9. A computer-implemented method according to claim 8, wherein the step of analyzing comprises evaluating the plurality of designated stimuli based on one or more economic criteria to select a single stimulus with highest expected economic return from among the plurality of designated stimuli.

10. A computer-implemented method according to claim 8, wherein the step of analyzing comprises evaluating the plurality of designated stimuli based on one or more economic criteria to select at least two stimuli so that expected economic return is highest possible for any subset of two or more stimuli from among all the designated stimuli.

11. A computer-implemented method according to claim 8, wherein the step of analyzing comprises evaluating the plurality of designated stimuli based on one or more economic criteria to select the at least one selected stimulus.

12. A computer-implemented method according to claim 11, wherein the at least one selected stimulus comprises an image.

13. A computer-implemented method according to claim 11, wherein the at least one selected stimulus comprises a sound.

14. A computer-implemented method according to claim 11, wherein the at least one selected stimulus comprises a smell.

15. A computer-implemented method according to claim 11, wherein the at least one selected stimulus comprises presentation of a product.

16. A computer-implemented method according to claim 11, further comprising storing a reaction of the person to the at least one selected stimulus.

17. A computer-implemented method according to claim 11, further comprising storing an outcome caused by the at least one selected stimulus.

18. A computer-implemented method according to claim 18, wherein the outcome comprises data describing occurrence or non-occurrence of a transaction with the person or with another person associated with the person.

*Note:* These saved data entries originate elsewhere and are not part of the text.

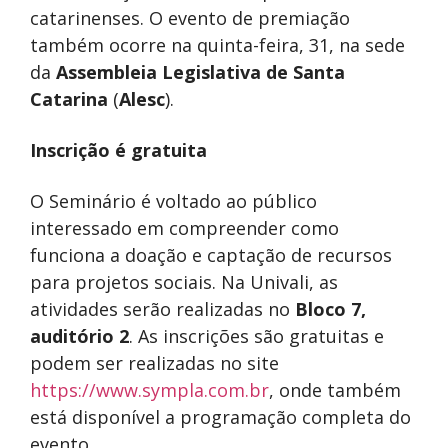
catarinenses. O evento de premiação
também ocorre na quinta-feira, 31, na sede
da
Assembleia Legislativa de Santa
Catarina
(
Alesc
).
Inscrição é gratuita
O Seminário é voltado ao público
interessado em compreender como
funciona a doação e captação de recursos
para projetos sociais. Na Univali, as
atividades serão realizadas no
Bloco 7,
auditório 2
. As inscrições são gratuitas e
podem ser realizadas no site
https://www.sympla.com.br
, onde também
está disponível a programação completa do
evento.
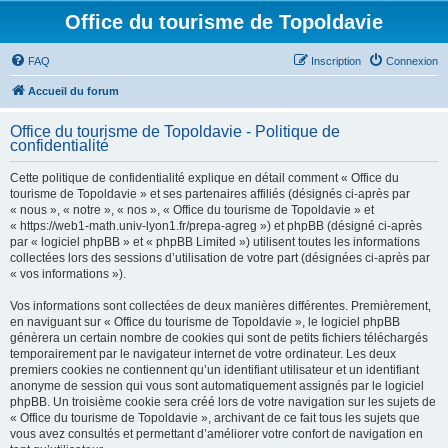
Office du tourisme de Topoldavie
FAQ
Inscription
Connexion
Accueil du forum
Office du tourisme de Topoldavie - Politique de
confidentialité
Cette politique de confidentialité explique en détail comment « Office du
tourisme de Topoldavie » et ses partenaires affiliés (désignés ci-après par
« nous », « notre », « nos », « Office du tourisme de Topoldavie » et
« https://web1-math.univ-lyon1.fr/prepa-agreg ») et phpBB (désigné ci-après
par « logiciel phpBB » et « phpBB Limited ») utilisent toutes les informations
collectées lors des sessions d’utilisation de votre part (désignées ci-après par
« vos informations »).
Vos informations sont collectées de deux manières différentes. Premièrement,
en naviguant sur « Office du tourisme de Topoldavie », le logiciel phpBB
génèrera un certain nombre de cookies qui sont de petits fichiers téléchargés
temporairement par le navigateur internet de votre ordinateur. Les deux
premiers cookies ne contiennent qu’un identifiant utilisateur et un identifiant
anonyme de session qui vous sont automatiquement assignés par le logiciel
phpBB. Un troisième cookie sera créé lors de votre navigation sur les sujets de
« Office du tourisme de Topoldavie », archivant de ce fait tous les sujets que
vous avez consultés et permettant d’améliorer votre confort de navigation en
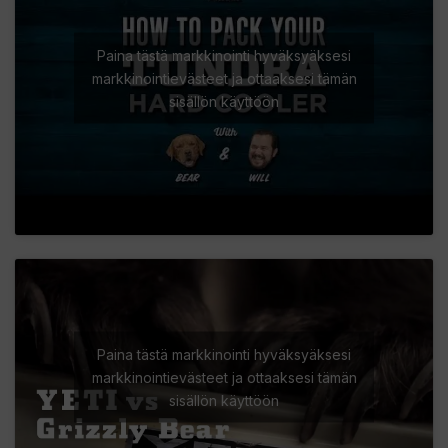
Paina tästä markkinointi hyväksyäksesi
markkinointievästeet ja ottaaksesi tämän
sisällön käyttöön
Paina tästä markkinointi hyväksyäksesi
markkinointievästeet ja ottaaksesi tämän
sisällön käyttöön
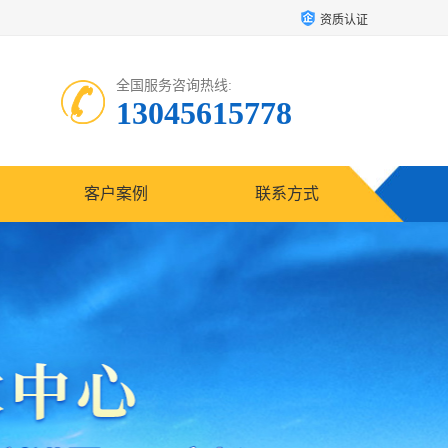
资质认证
全国服务咨询热线:
13045615778
客户案例
联系方式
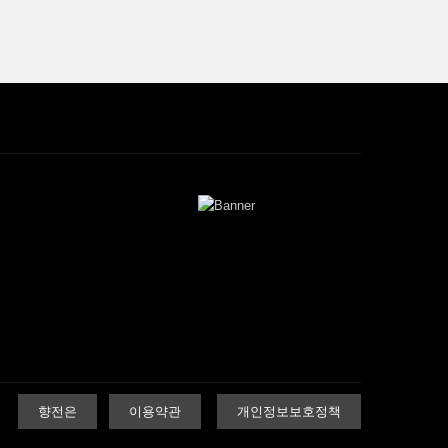
향전은
이용약관
개인정보보호정책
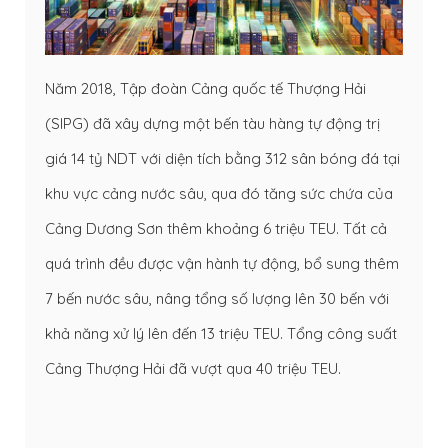
Năm 2018, Tập đoàn Cảng quốc tế Thượng Hải
(SIPG) đã xây dựng một bến tàu hàng tự động trị
giá 14 tỷ NDT với diện tích bằng 312 sân bóng đá tại
khu vực cảng nước sâu, qua đó tăng sức chứa của
Cảng Dương Sơn thêm khoảng 6 triệu TEU. Tất cả
quá trình đều được vận hành tự động, bổ sung thêm
7 bến nước sâu, nâng tổng số lượng lên 30 bến với
khả năng xử lý lên đến 13 triệu TEU. Tổng công suất
Cảng Thượng Hải đã vượt qua 40 triệu TEU.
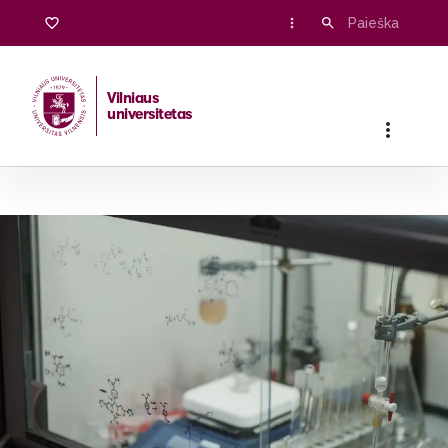
Vilniaus
universitetas
Pradžia
/
Stojantiesiems
/
Magistrantūros studijos
/
Biofizika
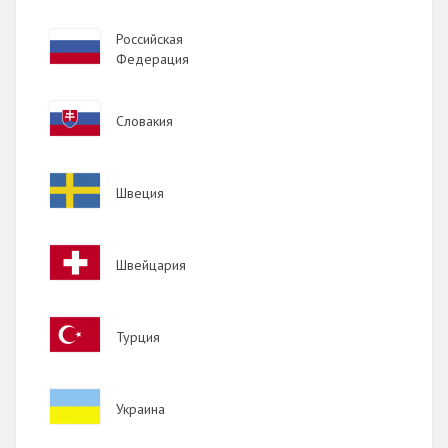
Image
Российская
Федерация
Image
Словакия
Image
Швеция
Image
Швейцария
Image
Турция
Image
Украина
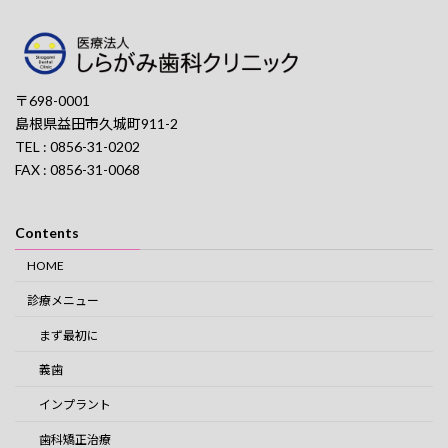
〒698-0001
島根県益田市久城町911-2
TEL : 0856-31-0202
FAX : 0856-31-0068
Contents
HOME
診療メニュー
まず最初に
義歯
インプラント
歯科矯正治療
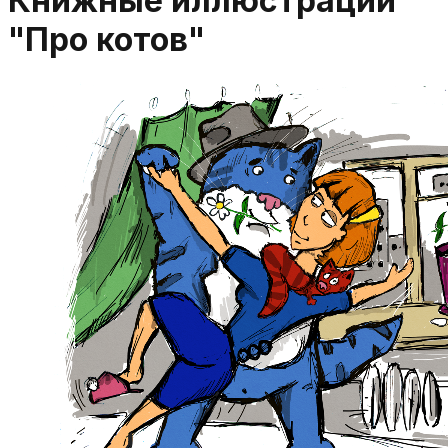
Книжные иллюстрации
"Про котов"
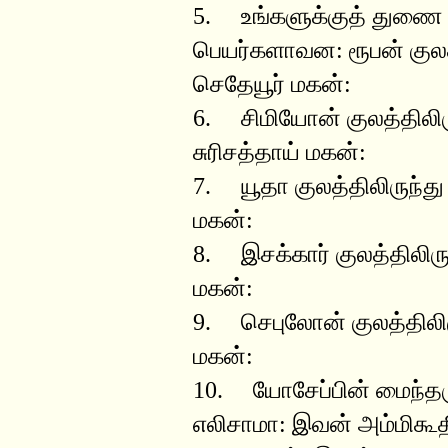
5. உங்களுக்குத் துணை 
பெயர்களாவன: ரூபன் குலத்
செதேயூர் மகன்:
6. சிமியோன் குலத்திலிர
சுரிசத்தாய் மகன்:
7. யூதா குலத்திலிருந்த
மகன்:
8. இசக்கார் குலத்திலிர
மகன்:
9. செபுலோன் குலத்திலிர
மகன்:
10. யோசேப்பின் மைந்தருள
எலிசாமா: இவன் அம்மிகூத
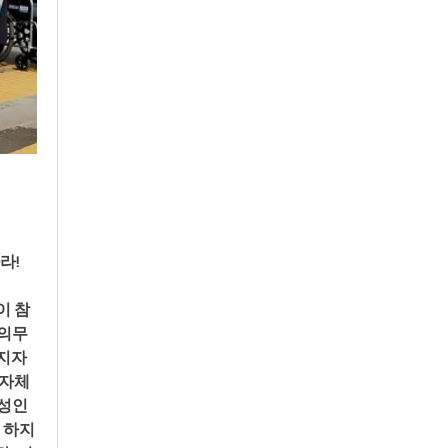
! 
이 참
 의무
지자
지자체
 성인
 하지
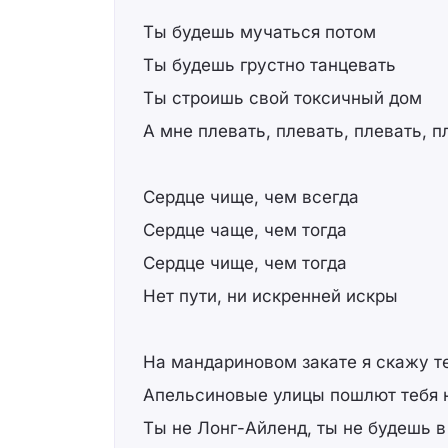
Ты будешь мучаться потом
Ты будешь грустно танцевать
Ты строишь свой токсичный дом
А мне плевать, плевать, плевать, п
Сердце чище, чем всегда
Сердце чаще, чем тогда
Сердце чище, чем тогда
Нет пути, ни искренней искры
На мандариновом закате я скажу те
Апельсиновые улицы пошлют тебя 
Ты не Лонг-Айленд, ты не будешь 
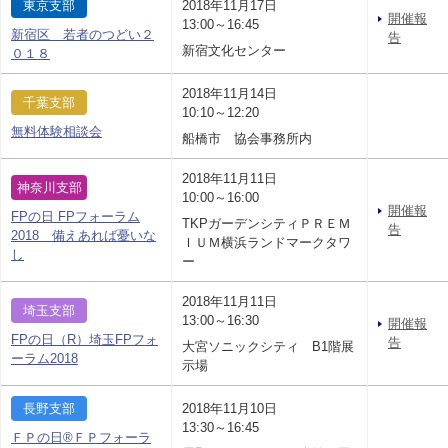
東京支部
2018年11月17日
開催報
13:00～16:45
新宿区 若者のつどい２
告
新宿文化センター
０１８
2018年11月14日
千葉支部
10:10～12:20
無料体験相談会
船橋市 協会事務所内
2018年11月11日
神奈川支部
10:00～16:00
開催報
FPの日 FPフォーラム
TKPガーデンシティＰＲＥＭ
告
2018 備えあれば憂いな
ＩＵＭ横浜ランドマークタワ
し
ー
2018年11月11日
埼玉支部
13:00～16:30
開催報
FPの日（R）埼玉FPフォ
告
大宮ソニックシティ B1階展
ーラム2018
示場
長野支部
2018年11月10日
13:30～16:45
ＦＰの日®ＦＰフォーラ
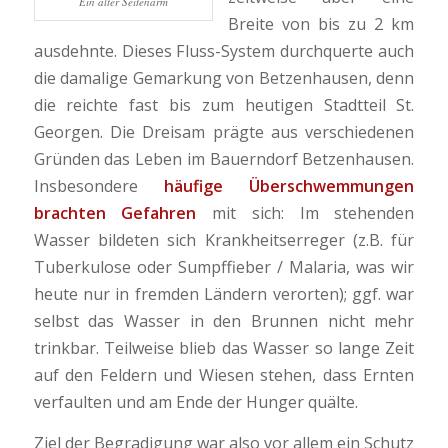
Ein alter Seitenarm
Breite von bis zu 2 km
ausdehnte. Dieses Fluss-System durchquerte auch
die damalige Gemarkung von Betzenhausen, denn
die reichte fast bis zum heutigen Stadtteil St.
Georgen. Die Dreisam prägte aus verschiedenen
Gründen das Leben im Bauerndorf Betzenhausen.
Insbesondere
häufige Überschwemmungen
brachten Gefahren
mit sich: Im stehenden
Wasser bildeten sich Krankheitserreger (z.B. für
Tuberkulose oder Sumpffieber / Malaria, was wir
heute nur in fremden Ländern verorten); ggf. war
selbst das Wasser in den Brunnen nicht mehr
trinkbar. Teilweise blieb das Wasser so lange Zeit
auf den Feldern und Wiesen stehen, dass Ernten
verfaulten und am Ende der Hunger quälte.
Ziel der Begradigung war also vor allem ein Schutz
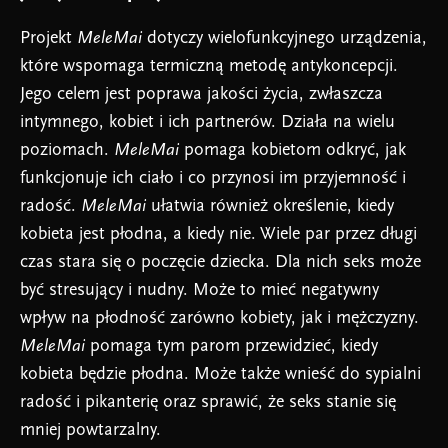
Projekt
MeleMai
dotyczy wielofunkcyjnego urządzenia,
które wspomaga termiczną metodę antykoncepcji.
Jego celem jest poprawa jakości życia, zwłaszcza
intymnego, kobiet i ich partnerów. Działa na wielu
poziomach.
MeleMai
pomaga kobietom odkryć, jak
funkcjonuje ich ciało i co przynosi im przyjemność i
radość.
MeleMai
ułatwia również określenie, kiedy
kobieta jest płodna, a kiedy nie. Wiele par przez długi
czas stara się o poczęcie dziecka. Dla nich seks może
być stresujący i nudny. Może to mieć negatywny
wpływ na płodność zarówno kobiety, jak i mężczyzny.
MeleMai
pomaga tym parom przewidzieć, kiedy
kobieta będzie płodna. Może także wnieść do sypialni
radość i pikanterię oraz sprawić, że seks stanie się
mniej powtarzalny.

19. A computer based system comprising a processor, a memory storing machine readable instructions, a display, and a camera, the system being configured to

obtain through the camera at least one image of a person, the at least one image comprising at least part of a face of the person;

extract low level features from the at least one image, thereby obtaining extracted low level features;

examine the extracted low level features to designate one or more designated stimuli likely to result in one or more preferred behaviors associated with the person; and

render on the display at least one stimulus from among the one or more designated stimuli.

20. A computer based system according to claim 19, wherein

the one or more designated stimuli comprise a plurality of designated stimuli; and

the system is further configured to analyze the plurality of designated stimuli based on one or more predetermined criteria to select the at least one stimulus from among the plurality of designated stimuli.

21. An article of manufacture comprising one or more memory devices storing computer code, wherein the code, when executed by at least one computer based system, configures the at least one computer based system to perform a method comprising:

obtaining at least one image of a person, the at least one image comprising at least part of a face of the person;

extracting low level features from the at least one image, thereby obtaining extracted low level features;

examining the extracted low level features to designate one or more designated stimuli likely to result in one or more preferred behaviors associated with the person; and

rendering at least one stimulus from among the one or more designated stimuli.

22. An article of manufacture according to claim 21, wherein:

the one or more designated stimuli of the method comprise a plurality of designated stimuli;

the method further comprises analyzing the plurality of designated stimuli based on one or more predetermined criteria to select the at least one selected stimulus; and

the step of rendering comprises rendering the at least one selected stimulus.